Prudential organized the seminar to unveil the results of a recent survey of 1,007 U.S. women that focused on their financial knowledge, financial behaviors and confidence in attaining their financial goals.

Prudential has been conducting the survey every other year.

Although 53% of the women surveyed in 2004 said they intended to save and invest more money over the next 23 months, only 11% actually did so according to this year’s survey, Prudential executives said.

While 86% of women believe that maintaining their lifestyle in retirement is “very important,” Prudential found that 19% of the boomer category, the highest percentage of any group, thinks that “much of retirement is beyond my control.”

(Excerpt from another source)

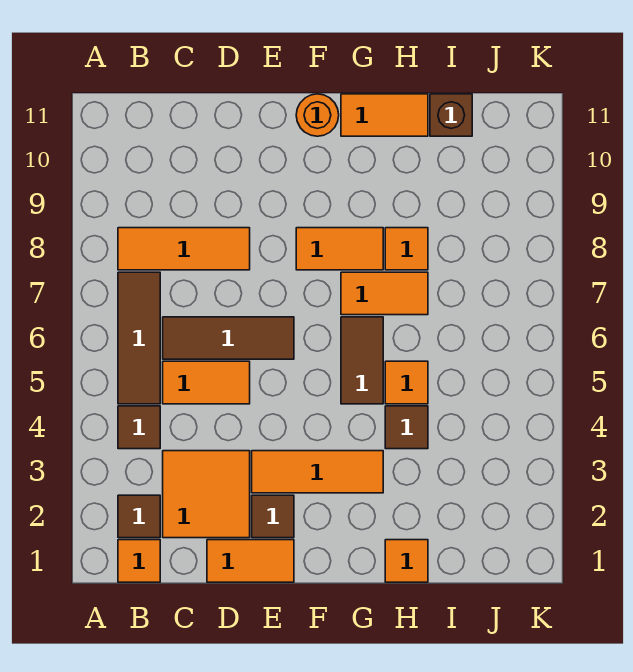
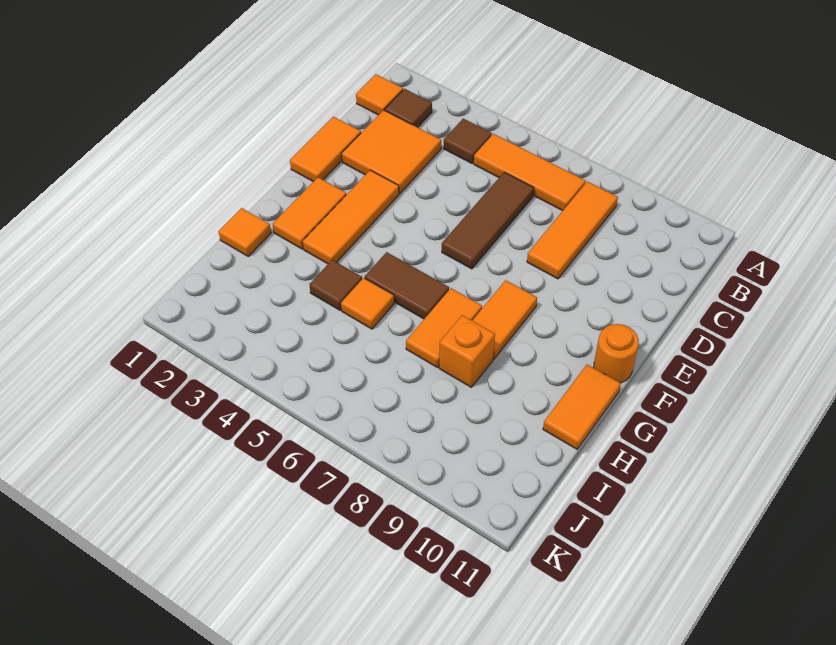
brown 1x3 tile [118,272,160,404] -> orange 1x3 tile [474,134,585,211]
orange 1x2 tile [163,361,250,404] -> orange 1x2 tile moved to [273,177,346,249]
brown 1x1 tile [252,495,294,538] -> none
orange 1x1 tile [385,228,428,270] -> orange 1x1 brick [439,315,495,387]
brown 1x1 brick [430,94,472,136] -> none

The top financial priority for almost half of the boomers polled still was paying off a loan or credit card debt instead of aiming for retirement.

In fact, when asked about the financial goals for this year, people in the 25 to 40 and the 41 to 60 age ranges are virtually identical, except that those in the 41- to 60-year-old range report shifting around their already purchased assets. Yet, the 60-plus category shifts dramatically toward acquiring more real estate, or retirement or financial protection products.

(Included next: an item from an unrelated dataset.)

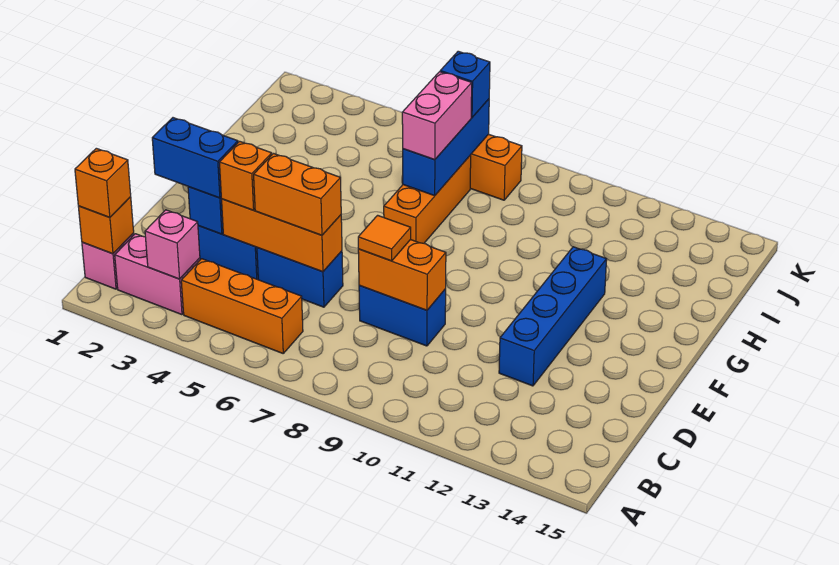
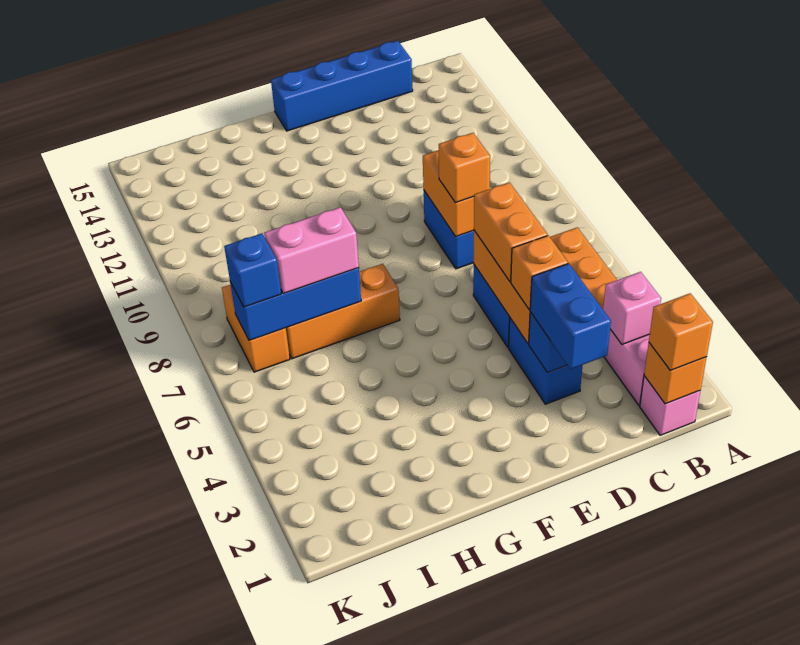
orange 1x1 tile [358,215,411,261] -> orange 1x1 brick [439,133,490,203]
blue 1x4 brick [499,247,607,386] -> blue 1x4 brick moved to [271,41,413,131]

Prudential found that while 90% of “self-described” retired women who are living “upscale/comfy” are funded by “personal investments, savings and IRAs,” only 16% of boomers have opened an IRA or other retirement savings plan in the past year.

But speakers said other survey results suggest that lack of specific knowledge about financial products also may be contributing to women’s failure to act on good financial intentions: Almost 50% of the women surveyed said they did not understand individual stocks and bonds, long term care insurance, estate plans, trusts, wills, mutual funds or annuities very well or at all.

“Because I don’t know what to do, I don’t take action,” said Vivian Banta, vice president-Prudential Financial insurance division, of the findings. “Because I don’t take action, I don’t know what to do.”